Hueytown’s Police Department is like in Alabama and across the country. They’re battling what they call a heroin epidemic. Heroin in Alabama comes up from Mexico, and it’s become cheaper and more readily available in recent years. Hueytown Police Chief Chuck Hagler says heroin use hit his side of Birmingham first. As more and more people start using, the department had to be inventive with how it treats users.
“We’ve started to evaluate it on a case–by-case basis,” Hagler notes. “We’ll kind of give the, OK, you OD, somebody called, we give you a free pass on that one. But on the second or third OD, then I almost feel like, I’m not providing some kind of deterrent. I’m almost contributing to his continuing issues.”
Hagler says he’s seen an overflow of heroin and overdoses in his area.
“We actually have people who come from other jurisdictions here because we have really good response time for our paramedics and, they know they weren’t going to get in any trouble,” he explaines. “So, they would literally come here to shoot up in case they OD’d.”
Like other law enforcement departments in Alabama, Chief Hagler looks to the Drug Enforcement Administration, or DEA to help them keep heroin off the streets by arrest and prosecuting dealers. Clay Morris is DEA assistant special agent for Alabama.
“We will target lower level distributors,” he explaines. “But, our ultimate goal is to get to the source of supply. When you look at heroin trafficking, you’re going to have distribution cells in Birmingham that supplies retail street level dealers. Then when you find the head of distribution sale you try to attack that level of the organization, where you can find a regional source of supply.”
But it’s not just catching the bad guys. Chuck Wexler is the executive director of the Police Executive Research Forum, a Washington DC-base think tank. He says now officers have a new job: first responder.
“That’s new for law enforcement,” he says. “Because what that’s really saying is you have a situation that the police officer is coming up on and someone is literally turning blue before your eyes.”
And that’s made police departments across the country start carrying the drug Narcan. When someone overdoses on heroin, it’s because their respiratory system shuts down. Narcan reduces the effects of a heroin overdose.

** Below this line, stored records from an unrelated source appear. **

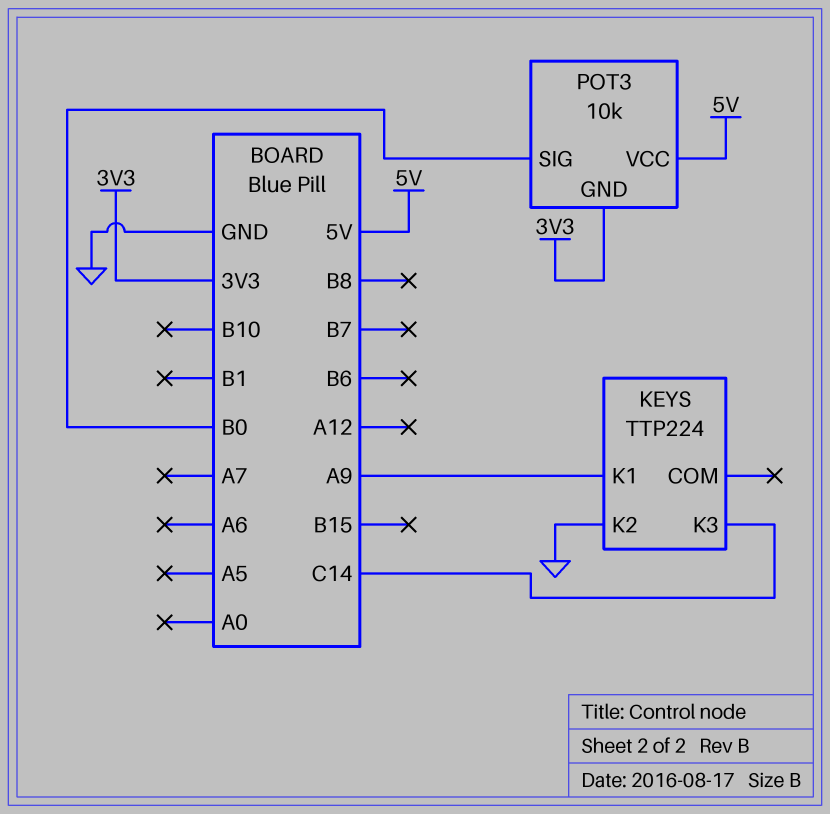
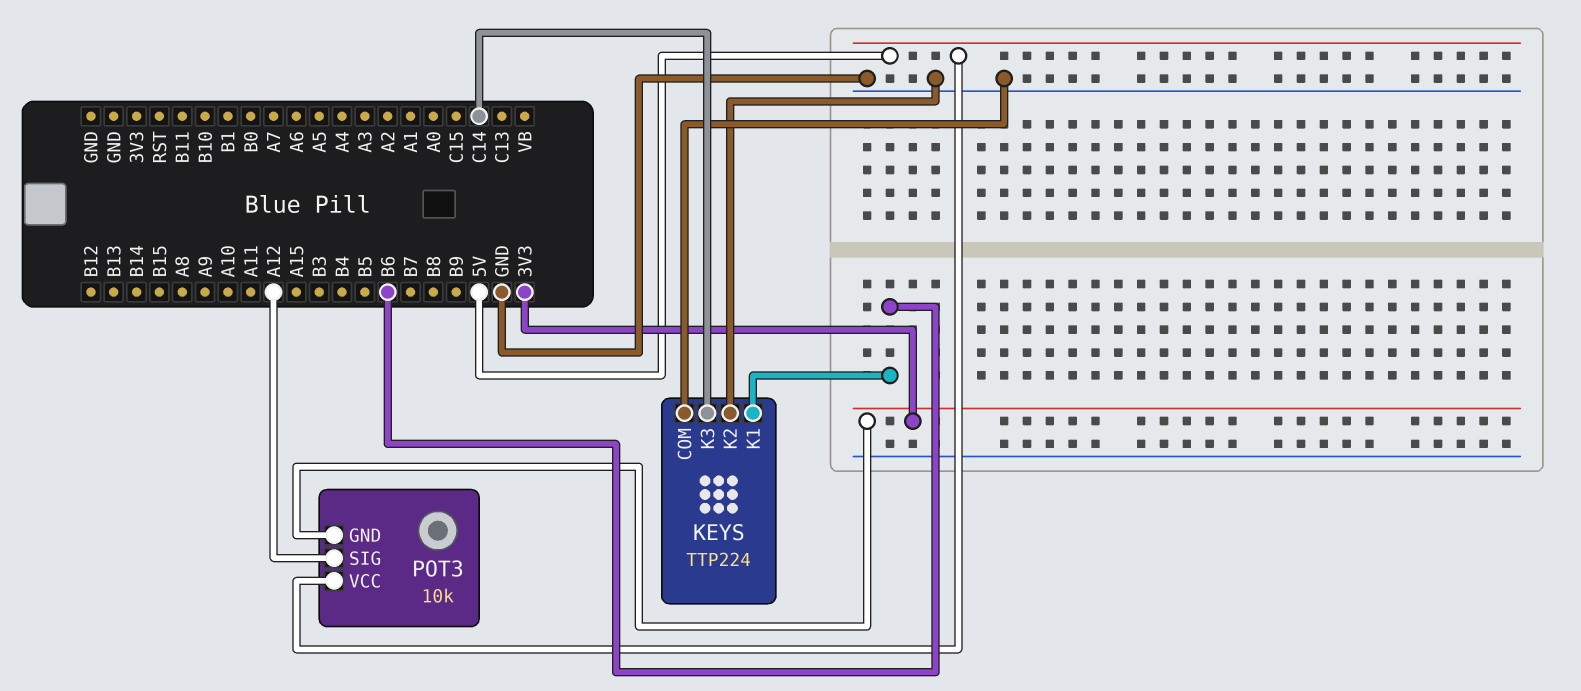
KEYS pin COM: none -> GND
KEYS pin K1: A9 -> B6
POT3 pin SIG: B0 -> A12

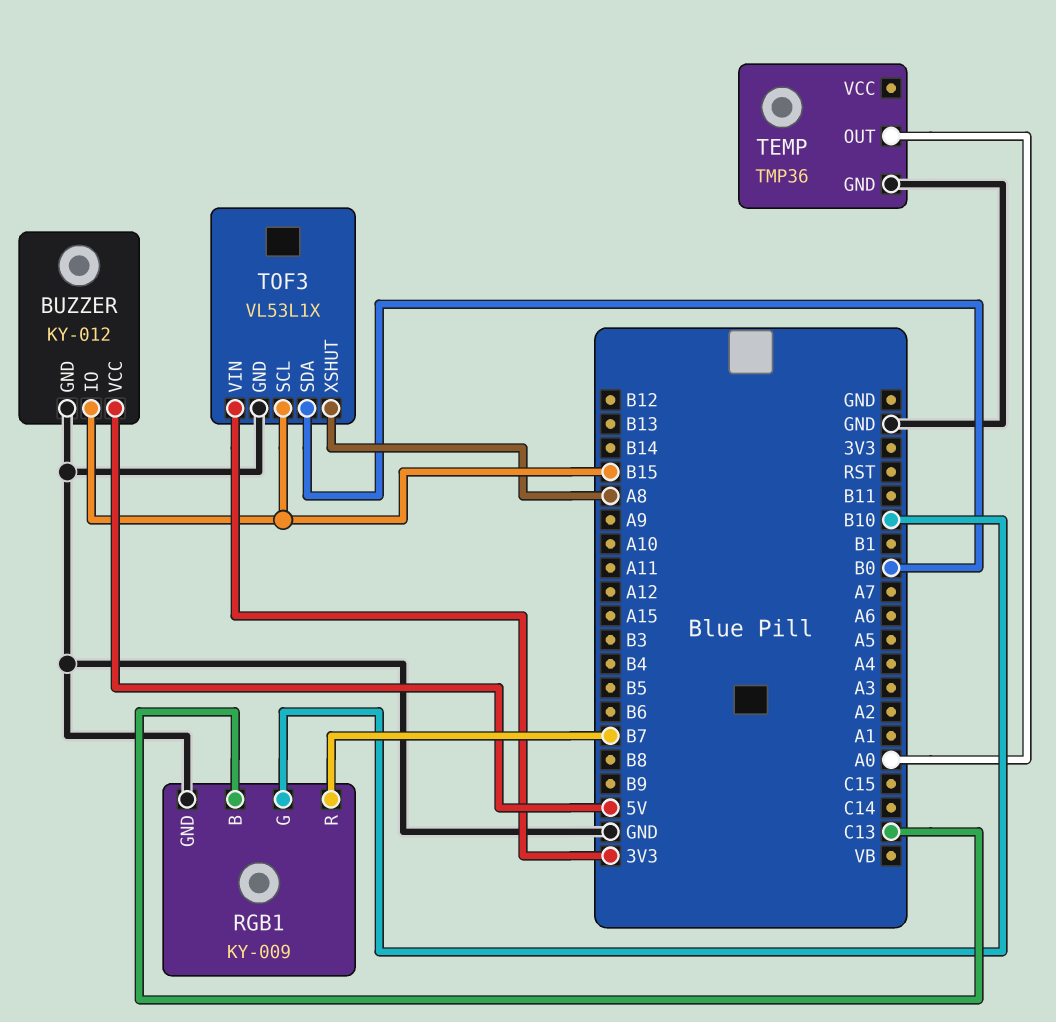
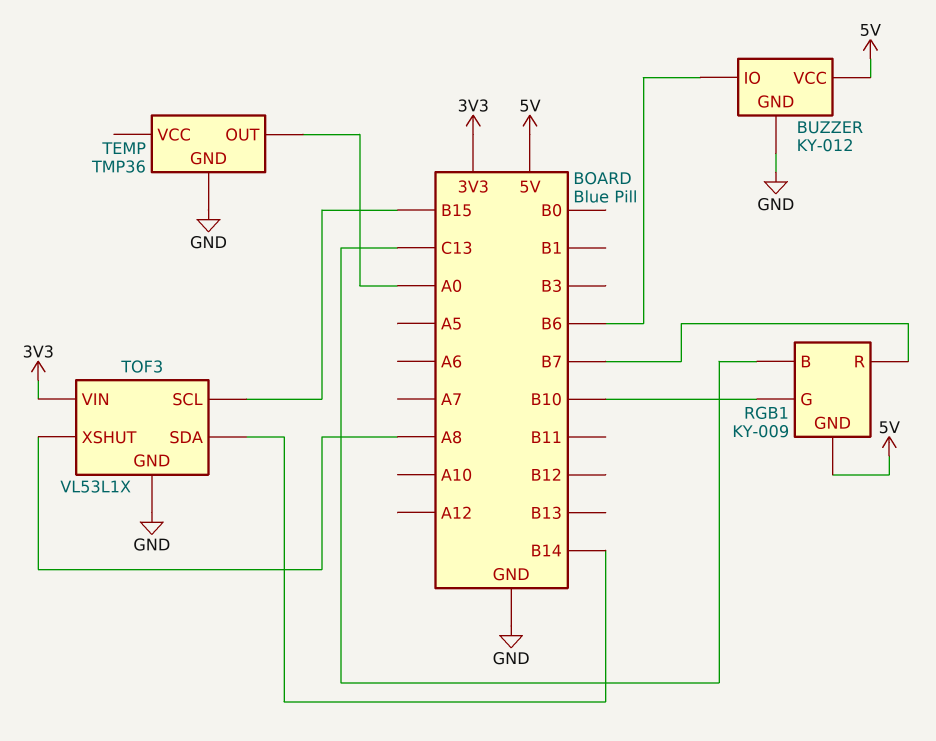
BUZZER pin IO: B15 -> B6
RGB1 pin GND: GND -> 5V
TOF3 pin SDA: B0 -> B14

Police chief Hagler also sees the benefit of officers carrying Narcan. He’s seen it work first hand. But Narcan isn’t without complications. Once a user is revived by narcan, they can be highly agitated. Hagler explains if an officer is alone and tries to revive someone with Narcan, things can go very badly quickly. “They get on the scene and bring this guy back to life, and end up having to use force, maybe even deadly force, trying to control him,” he says. “People aren’t going to understand that.”
Morris of the DEA says fighting the heroin epidemic in Alabama is a daily battle. He notes there are teams of special agents hunting sellers, distributers and suppliers every day. But, despite setbacks, he says he knows every victory saves lives.
He says it was particularly rewarding when his agency was able to assist in the prosecution of a drug dealer for the death of several local young men. “When you put the pieces of that puzzle together and when you bring the case to conclusion, where you are able to hold a drug trafficker accountable, for the death they have caused, one it’s touching, two, you hope it brings some closure to that family in some small way that you can help them with the grief and trauma that they experienced by loosing a child,” Morris explains.
While Alabama’s law enforcement officials fight the influx of heroin, Birmingham Police Captain and State Representative Alan Treadaway has introduced House Bill 208, legislation that, if passed, would make it easier to get Narcan.
Other efforts to decrease the number of overdose deaths nationally include good Samaritan laws. At least 21 states and the District of Columbia have amended their laws, to offer protection from arrest and prosecution for people contacting police or hospitals to report a drug overdose. HB 208 also offers limited immunity from prosecution for persons who seek medical assistance for another person.